Amy Beal is Associate Professor at the University of California, Santa Cruz. She has recently published a book about the history of American experimental music in West Germany from 1945 to 1990.

Christina Gier studies the relationship between music and meaning in 20th-century contexts. Her dissertation research at Duke University explores Alban Berg’s modernist aesthetics and the intertextual relationship to the “Frauenfrage” of fin de siècle Vienna. Her current project is a study of the military and song in American during World War I. She teaches courses on 20th-century modernism; feminism and music; war and music; film music; American experimentalism, among other topics.

Anita Ip is a Doctoral Candidate in Musicology at the University of California, Santa Barbara, currently working on her dissertation. Her main foci lie in the cultural elements surrounding the beginnings of commercial opera in Germany around the turn of the 18th century. She grew up in Germany and has lived in the United States since 1996.

Derek Katz is an Assistant Professor of Music History at the University of California, Santa Barbara. He holds degrees from Harvard and UCSB, where he received his PhD in 2000, and has studied at The Free University of Berlin. A specialist in Czech music, he has published articles in Musical Quarterly and multiple Czech journals, as well as chapters in Nineteenth Century Chamber Music (Schirmer, 1998), Janáček and His World (Princeton, 2003) and the forthcoming Cambridge Companion to Dvořak. Katz has also written for the New York Times and San Francisco Opera and spoken at Lincoln Center and Carnegie Hall. He has just completed a book about Janáček’s operas, and his more recent work deals with the reception of ragtime and early jazz in Central Europe.
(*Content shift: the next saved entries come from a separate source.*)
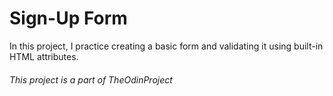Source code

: # Sign-Up Form

In this project, I practice creating a basic form and validating it
using built-in HTML attributes.

###### This project is a part of TheOdinProject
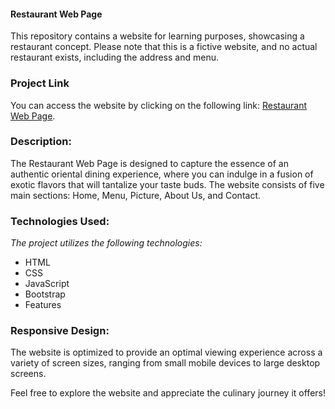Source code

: #### Restaurant Web Page

This repository contains a website for learning purposes, showcasing a restaurant concept. Please note that this is a fictive website, and no actual restaurant exists, including the address and menu.

### Project Link
You can access the website by clicking on the following link: [Restaurant Web Page](https://bilallamrani.github.io/restaurant-bootstrap/).

### Description:
The Restaurant Web Page is designed to capture the essence of an authentic oriental dining experience, where you can indulge in a fusion of exotic flavors that will tantalize your taste buds. The website consists of five main sections: Home, Menu, Picture, About Us, and Contact.

### Technologies Used:
*The project utilizes the following technologies:*

* HTML
* CSS
* JavaScript
* Bootstrap
* Features

### Responsive Design:
The website is optimized to provide an optimal viewing experience across a variety of screen sizes, ranging from small mobile devices to large desktop screens.

Feel free to explore the website and appreciate the culinary journey it offers!
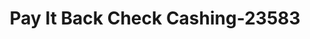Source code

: ---
f_zip-code: 90640
f_state-code: CA
title: Pay It Back Check Cashing-23583
f_phone: 323-725-1493
f_city-only: Montebello
f_address: 1100 Washington Blvd Montebello
f_location-unique-id: '23583'
slug: pay-it-back-check-cashing-23583
updated-on: '2024-05-30T13:46:58.046Z'
created-on: '2024-05-30T13:36:59.803Z'
published-on: '2024-05-30T13:54:32.469Z'
f_city-state: cms/city/montebello-ca.md
f_company: cms/company/pay-it-back-check-cashing.md
f_state: cms/state/california.md
layout: '[payday-loan].html'
tags: payday-loan
---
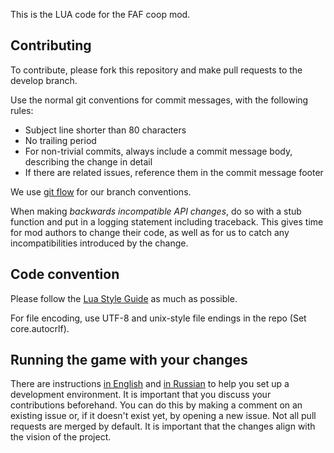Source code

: This is the LUA code for the FAF coop mod.

Contributing
------------

To contribute, please fork this repository and make pull requests to the develop branch.

Use the normal git conventions for commit messages, with the following rules:

- Subject line shorter than 80 characters
- No trailing period
- For non-trivial commits, always include a commit message body, describing the change in detail
- If there are related issues, reference them in the commit message footer

We use [git flow](http://nvie.com/posts/a-successful-git-branching-model/) for our branch conventions.

When making _backwards incompatible API changes_, do so with a stub function and put in a logging statement including traceback. This gives time for mod authors to change their code, as well as for us to catch any incompatibilities introduced by the change.

Code convention
---------------

Please follow the [Lua Style Guide](http://lua-users.org/wiki/LuaStyleGuide) as much as possible.

For file encoding, use UTF-8 and unix-style file endings in the repo (Set core.autocrlf).

Running the game with your changes
----------------------------------

There are instructions [in English](setup/setup-english.md) and [in Russian](setup/setup-russian.md) to help you set up a development environment. It is important that you discuss your contributions beforehand. You can do this by making a comment on an existing issue or, if it doesn't exist yet, by opening a new issue. Not all pull requests are merged by default. It is important that the changes align with the vision of the project.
Daniel Koglin, born in Germany in 1972, studied musicology, psychology, and philosophy in Freiburg and Berlin. He was initiated into the mysteries of rebetiko as an exchange student in Thessalonica, Greece. In 2000 he graduated from Humboldt University of Berlin with a study on folk music and improvisation which examines the case of Thracian kaval flute (published in 2002 by Bärenreiter, Kassel). From then until the end of 2004 he was on the staff of the ethnomusicological research program “Thrace” directed by the Music Library of Athens. Since 2003 he has been undertaking research on a doctoral thesis on the reception of rebetiko in Greece and Turkey, a project supported by consecutive scholarships from the city of Berlin and the Greek state. At present he lives in Athens where he works as a ney teacher at the Museum of Greek Popular Musical Instruments Fivos Anoyanakis, Centre for Ethnomusicology.

Eva Moreda-Rodríguez studied Classics, Piano Performance, Historical Musicology, and Media Studies in her native Spain before she started a Ph.D. at Royal Holloway College, University of London, in October 2006. Her doctoral research, supervised by Erik Levi, focuses on the role of the musical press in the shaping of musical aesthetics and ideology during the first decade of the Franco regime in Spain. Other interests include popular music and women composers.
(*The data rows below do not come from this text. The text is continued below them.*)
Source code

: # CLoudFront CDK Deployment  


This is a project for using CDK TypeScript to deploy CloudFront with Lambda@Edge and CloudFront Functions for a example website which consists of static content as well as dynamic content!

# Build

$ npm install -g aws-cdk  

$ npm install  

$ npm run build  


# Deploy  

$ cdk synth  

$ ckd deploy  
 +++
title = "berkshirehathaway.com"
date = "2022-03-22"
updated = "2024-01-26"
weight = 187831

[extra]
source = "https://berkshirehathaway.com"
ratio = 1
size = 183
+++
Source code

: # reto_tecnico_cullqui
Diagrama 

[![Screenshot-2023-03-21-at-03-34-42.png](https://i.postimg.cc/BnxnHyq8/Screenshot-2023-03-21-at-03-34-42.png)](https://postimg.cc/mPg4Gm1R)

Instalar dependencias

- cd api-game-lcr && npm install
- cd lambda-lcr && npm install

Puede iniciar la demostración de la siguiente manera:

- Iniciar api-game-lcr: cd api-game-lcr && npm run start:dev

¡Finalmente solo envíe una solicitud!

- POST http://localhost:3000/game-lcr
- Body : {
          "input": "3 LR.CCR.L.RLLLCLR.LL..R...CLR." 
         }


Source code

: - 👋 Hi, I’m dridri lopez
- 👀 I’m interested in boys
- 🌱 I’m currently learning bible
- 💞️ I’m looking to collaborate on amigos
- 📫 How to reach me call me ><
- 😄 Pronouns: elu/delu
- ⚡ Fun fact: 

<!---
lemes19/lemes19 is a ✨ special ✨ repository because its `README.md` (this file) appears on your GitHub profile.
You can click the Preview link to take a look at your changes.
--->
Eunice Schroeder is a librarian at the University of California, Santa Barbara, where she serves as assistant head of the Arts Library, co-coordinator of humanities collections, and collection manager for music, classics, and German studies. She has a Ph.D. in Musicology from Stanford University, M.L.S. from University of Tennessee, and B.M. (piano performance) from Valparaiso University. Before coming to Santa Barbara she was Music Librarian at Lawrence University in Appleton, Wisconsin. She currently serves on the executive board of the Music Library Association. She has published articles and reviews in various musicology and librarianship journals.
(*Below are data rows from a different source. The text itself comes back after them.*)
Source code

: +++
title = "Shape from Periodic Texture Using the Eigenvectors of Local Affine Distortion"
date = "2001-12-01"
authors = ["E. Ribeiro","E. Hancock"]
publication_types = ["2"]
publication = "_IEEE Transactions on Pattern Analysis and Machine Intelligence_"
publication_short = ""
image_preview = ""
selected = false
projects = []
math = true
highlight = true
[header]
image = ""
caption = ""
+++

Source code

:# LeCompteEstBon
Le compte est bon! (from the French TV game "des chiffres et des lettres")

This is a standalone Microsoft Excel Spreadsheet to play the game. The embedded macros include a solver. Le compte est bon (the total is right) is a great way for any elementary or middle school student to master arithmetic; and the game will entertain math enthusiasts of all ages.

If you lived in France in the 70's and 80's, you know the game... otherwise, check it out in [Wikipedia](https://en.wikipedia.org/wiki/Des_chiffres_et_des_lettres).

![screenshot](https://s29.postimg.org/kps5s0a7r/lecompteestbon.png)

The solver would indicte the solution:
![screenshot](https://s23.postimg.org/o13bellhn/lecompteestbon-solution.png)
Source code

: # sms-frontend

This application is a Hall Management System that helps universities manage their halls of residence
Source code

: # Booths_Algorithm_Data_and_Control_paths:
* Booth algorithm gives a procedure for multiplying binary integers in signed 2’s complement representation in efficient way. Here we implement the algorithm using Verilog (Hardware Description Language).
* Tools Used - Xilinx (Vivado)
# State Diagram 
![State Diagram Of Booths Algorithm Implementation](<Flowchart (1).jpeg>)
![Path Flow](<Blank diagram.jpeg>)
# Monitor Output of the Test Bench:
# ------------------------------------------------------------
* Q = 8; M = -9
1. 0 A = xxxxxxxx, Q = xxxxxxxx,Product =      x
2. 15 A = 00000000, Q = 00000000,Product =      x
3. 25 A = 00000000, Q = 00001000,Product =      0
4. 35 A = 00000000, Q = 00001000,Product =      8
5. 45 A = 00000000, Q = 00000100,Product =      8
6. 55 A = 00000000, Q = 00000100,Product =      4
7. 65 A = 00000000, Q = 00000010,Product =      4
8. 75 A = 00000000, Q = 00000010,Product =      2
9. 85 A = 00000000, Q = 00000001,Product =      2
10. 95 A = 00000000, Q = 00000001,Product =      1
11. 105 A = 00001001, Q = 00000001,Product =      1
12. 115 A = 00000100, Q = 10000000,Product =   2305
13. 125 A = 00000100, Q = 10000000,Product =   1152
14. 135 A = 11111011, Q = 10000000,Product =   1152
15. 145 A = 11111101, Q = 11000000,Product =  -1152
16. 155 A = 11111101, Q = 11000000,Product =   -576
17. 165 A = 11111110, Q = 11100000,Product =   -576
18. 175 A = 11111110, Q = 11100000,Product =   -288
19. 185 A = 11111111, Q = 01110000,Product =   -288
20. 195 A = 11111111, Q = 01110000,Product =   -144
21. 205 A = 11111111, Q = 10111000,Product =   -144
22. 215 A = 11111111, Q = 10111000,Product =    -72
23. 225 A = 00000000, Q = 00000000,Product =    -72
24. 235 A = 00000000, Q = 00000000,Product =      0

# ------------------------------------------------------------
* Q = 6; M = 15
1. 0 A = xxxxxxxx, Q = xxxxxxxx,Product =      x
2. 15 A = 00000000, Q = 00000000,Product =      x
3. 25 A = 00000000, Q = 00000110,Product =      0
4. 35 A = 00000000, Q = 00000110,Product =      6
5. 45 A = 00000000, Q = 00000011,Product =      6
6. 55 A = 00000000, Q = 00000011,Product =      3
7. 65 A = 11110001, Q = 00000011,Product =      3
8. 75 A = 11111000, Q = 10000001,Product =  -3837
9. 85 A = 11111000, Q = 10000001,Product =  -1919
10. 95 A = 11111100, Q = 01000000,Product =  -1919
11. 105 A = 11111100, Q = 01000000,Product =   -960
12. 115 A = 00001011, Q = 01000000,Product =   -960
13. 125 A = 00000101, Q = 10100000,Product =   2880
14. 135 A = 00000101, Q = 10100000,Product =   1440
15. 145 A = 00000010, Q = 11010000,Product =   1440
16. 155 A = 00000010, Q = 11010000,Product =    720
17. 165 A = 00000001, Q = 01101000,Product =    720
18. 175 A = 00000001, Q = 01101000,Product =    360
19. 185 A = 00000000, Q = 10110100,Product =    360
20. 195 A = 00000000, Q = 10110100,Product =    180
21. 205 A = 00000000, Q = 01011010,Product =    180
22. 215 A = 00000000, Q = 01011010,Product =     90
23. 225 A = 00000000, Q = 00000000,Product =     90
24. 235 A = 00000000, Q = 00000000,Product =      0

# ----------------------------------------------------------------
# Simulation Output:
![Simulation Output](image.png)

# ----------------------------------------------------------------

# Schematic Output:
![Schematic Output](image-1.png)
Stefan Strötgen studied business administration at the University of Cologne and musicology, business administration, and linguistics at the Rheinische Friedrich Wilhelms Universität Bonn. His masters thesis, entitled “The Soundtrack of the ‘Hitlerfilm’—Musical Staging Strategies in Leni Riefenstahl’s Triumph of the Will,” dealt with the topic of this article. Currently he is giving talks on this subject and is working on his doctoral dissertation with the working title “Audio Branding – Music and Sound as an Element of Brand Communication.”